Co-Authored-By: Claude Opus 4.8 <noreply@anthropic.com>
2026-07-02 00:13:26 +00:00
..

punktfunk-core

The shared protocol core — the one place where punktfunk's transport, forward error correction, and crypto live. It's linked into the host and every native client, so there's exactly one implementation of the wire format everywhere.

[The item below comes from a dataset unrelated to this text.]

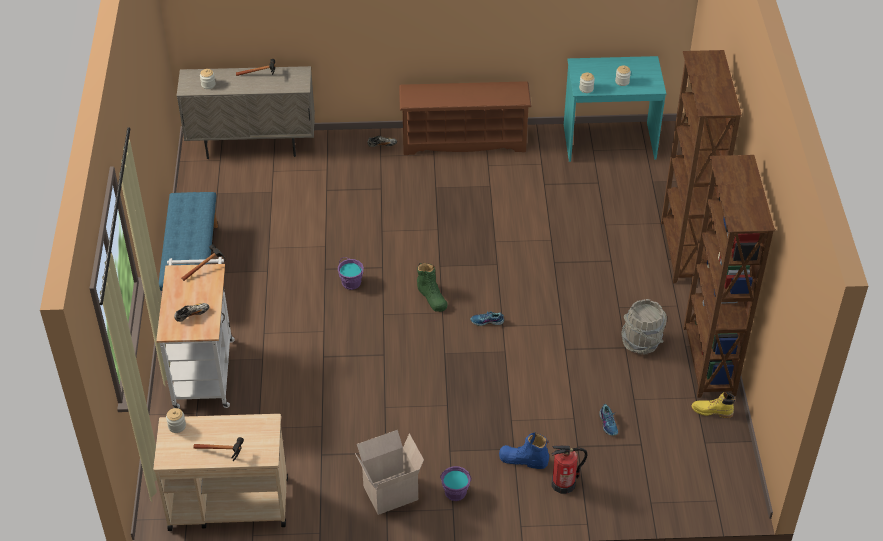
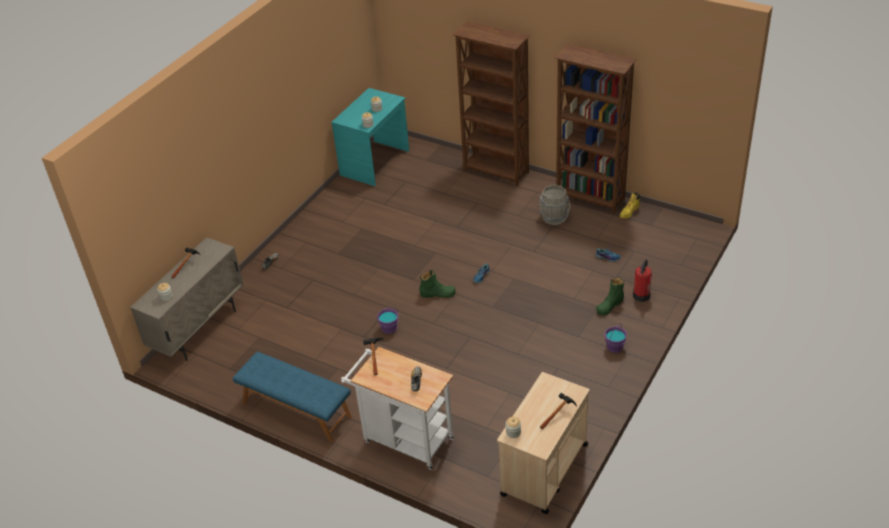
camera: 55 degrees left, 5 degrees down
cardboard box [355,430,424,515] -> none
brown shoe rack [399,81,532,155] -> none
blue boot [499,433,549,469] -> green boot [596,278,624,316]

Written in Rust with no async on the per-frame path (native threads only). It exposes both a normal Rust API and a stable, versioned C ABI, so the Swift and Kotlin clients — and any C embedder — link the same code as the Rust ones.

What's in here

  • Transport & session (session.rs, transport/, packet.rs) — the punktfunk/1 data plane over raw UDP: packetization, reassembly (with attacker-bounded limits), pacing, and socket tuning.
  • FEC (fec/) — the wall-breaker. Two codes:
    • GF(2⁸) classic ReedSolomon with the Cauchy generator matrix — byte-identical to the nanors library Moonlight uses, so our parity is decodable by a stock Moonlight client.
    • GF(2¹⁶) Leopard-RS (SIMD, O(n log n)) — up to 65535 shards/block, which removes the ~1 Gbps FEC ceiling. punktfunk/1 negotiates this one.
  • Crypto (crypto.rs) — AES-128-GCM session encryption with per-direction nonce salts and sequence-as-AAD; SPAKE2 PIN pairing lives behind the quic feature.
  • QUIC control plane (quic.rs, client.rs, feature quic) — the Hello/Welcome/Start handshake, cert pinning/TOFU, reverse audio, and the embeddable NativeClient connector. This is the only place tokio/quinn are allowed; the feature is off by default so the core stays runtime-free.
  • C ABI (abi.rs) — the versioned surface (punktfunk_abi_version(), PunktfunkConfig carrying its own struct_size) that generates include/punktfunk_core.h via cbindgen at build time.

Build outputs

The crate builds three ways at once (crate-type = ["lib", "cdylib", "staticlib"]):

Output Used by
lib (rlib) the host, probe, and tools link it as a normal Rust crate
cdylib (.so/.dylib) the Swift / Kotlin clients via the C ABI
staticlib (.a) the C test harness and static embedding

Test

cargo test -p punktfunk-core                 # unit + proptest + loopback
cargo run  -p loss-harness                   # FEC loss-resilience sweep (no network needed)
bash crates/punktfunk-core/tests/c/run.sh    # standalone C-ABI link + round-trip proof

Design invariants (do not regress)

  • One core, linked everywhere — protocol/FEC/crypto live only here, behind the stable C ABI.
  • No async on the hot path — the per-frame pipeline is native threads only; quic (tokio/quinn) is control-plane only, feature-gated, off by default.
  • Security hardening stays intact — the reassembler bounds attacker-controlled fields before allocating; AES-GCM keeps per-direction nonce salts + seq-as-AAD; the ABI checks struct_size. Regression tests exist — keep them green.